POPLAR_ENGINE_OPTIONS='{"autoReport.all":"true"}'

Note

When profiling, it is recommended to set BATCHES_PER_STEP (controlling infeeds) and NUM_ITERATIONS to small values (~2) to control the size of the trace.

The following files will be generated:

  • debug.cbor - in the current working directory

  • archive.a, framework.json, profile.pop, debug.cbor - in a sub-directory that contains the ISO date/time and process ID in its name.

Note

The debug.cbor file in the subdirectory is a symbolic link to the debug.cbor file in the current working directory

You can specify a different output directory by using, for example:

POPLAR_ENGINE_OPTIONS='{"autoReport.all":"true", "autoReport.directory":"./tommyFlowers"}'

These can be used by the PopVision Graph Analyser tool (available from the PopVision tools web page). The profile data includes information on the memory breakdown, the tile usage, graph structure, compute operations, and respective length of processing cycles. See the PopVision Graph Analyser User Guide for details.

Two sample visualisations from the PopVision Graph Analyser are shown below.

_images/ExecutionTraceB.png

Fig. 3.2 Cycle breakdown of inference pipeline. The beginning section is waiting time for the pre-processing. The orange section is the data transfer. Both can be decreased using infeeds and outfeeds as described in Section 3.5, Infeeds and outfeeds.

_images/LivenessReport.png

Fig. 3.3 Total memory usage of the IPU over processing time. The constant offset memory comes from the control code. The spikes in live-memory are characteristic of convolution or fully connected layers.

3.5. Infeeds and outfeeds

Infeeds and outfeeds are framework constructs that allow data to be streamed directly into and out ofa TensorFlow session. This creates a significant boost in data throughput since the host-to-device transfer is an active stack making data available as required.
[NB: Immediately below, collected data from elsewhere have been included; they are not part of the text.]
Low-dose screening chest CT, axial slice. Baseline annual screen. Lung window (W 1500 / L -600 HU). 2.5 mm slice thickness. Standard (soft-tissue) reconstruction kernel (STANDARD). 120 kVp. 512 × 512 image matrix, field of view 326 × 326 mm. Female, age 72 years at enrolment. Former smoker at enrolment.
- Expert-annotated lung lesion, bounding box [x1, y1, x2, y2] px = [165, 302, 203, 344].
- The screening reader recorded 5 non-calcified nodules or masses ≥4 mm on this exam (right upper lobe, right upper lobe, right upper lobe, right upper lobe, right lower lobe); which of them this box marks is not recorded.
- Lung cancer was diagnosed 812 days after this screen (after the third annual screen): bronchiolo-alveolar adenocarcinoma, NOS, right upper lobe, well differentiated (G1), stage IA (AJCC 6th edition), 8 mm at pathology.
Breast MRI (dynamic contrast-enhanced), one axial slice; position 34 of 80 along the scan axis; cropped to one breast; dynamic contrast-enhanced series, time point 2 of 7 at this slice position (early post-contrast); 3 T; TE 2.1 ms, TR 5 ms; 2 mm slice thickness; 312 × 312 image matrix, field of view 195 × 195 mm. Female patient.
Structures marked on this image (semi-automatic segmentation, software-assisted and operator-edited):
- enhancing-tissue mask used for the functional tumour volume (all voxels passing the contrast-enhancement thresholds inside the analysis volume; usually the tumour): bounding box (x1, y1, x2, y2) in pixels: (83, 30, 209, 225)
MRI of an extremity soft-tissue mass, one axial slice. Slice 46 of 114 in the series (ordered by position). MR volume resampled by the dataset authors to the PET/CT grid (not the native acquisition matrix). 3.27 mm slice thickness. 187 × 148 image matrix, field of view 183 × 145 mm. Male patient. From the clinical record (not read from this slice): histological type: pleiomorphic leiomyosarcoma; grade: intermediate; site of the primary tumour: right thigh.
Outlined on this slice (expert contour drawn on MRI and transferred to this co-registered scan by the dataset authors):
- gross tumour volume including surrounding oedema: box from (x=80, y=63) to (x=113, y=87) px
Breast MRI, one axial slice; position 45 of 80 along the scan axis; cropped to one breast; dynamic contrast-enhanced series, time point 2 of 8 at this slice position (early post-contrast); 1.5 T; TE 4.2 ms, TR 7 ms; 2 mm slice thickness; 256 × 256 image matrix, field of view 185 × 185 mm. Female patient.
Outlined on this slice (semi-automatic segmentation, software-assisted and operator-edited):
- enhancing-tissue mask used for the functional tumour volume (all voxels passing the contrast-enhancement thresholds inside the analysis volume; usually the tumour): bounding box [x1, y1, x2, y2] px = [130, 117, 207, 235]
The concept is illustrated below.

_images/in-feed_out-feed.png

Fig. 3.4 The infeeds/outfeeds construction in relation to a session

The Targeting the IPU from TensorFlow guide provides a description of data feeds. Here, we mainly summarize the data feeds construction in the sample script.

The first step is to create a dataset (lines 8 to 18) where the input data (in this case a synthetic tensor of [batch size, h, w, channels] dimension), is packaged into the dataset ds. Lines 66 to 71 instantiate the infeed and outfeed queues.

Within the network definition, three additions are required. Firstly, on line 44, a body(features) wrapper is defined to hold the model definition. Secondly, the output of the model is fed into the outfeed construct on line 49. Finally, the return statement of the model definition is a call to ipu.loops.repeat on line 50. On line 86, an outfeed dequeue is instantiated, which is the final preamble before a session definition. Within the session scope, an infeed queue is initialized on line 92, and after the session.run call to the compiled graph, the outfeed is dequeued. Data transfer thus follows a sequence of data upload into the infeed queue; session run of graph; data return via the outfeed queue.

Further aspects of this are presented within the guide and should be reviewed for greater insight.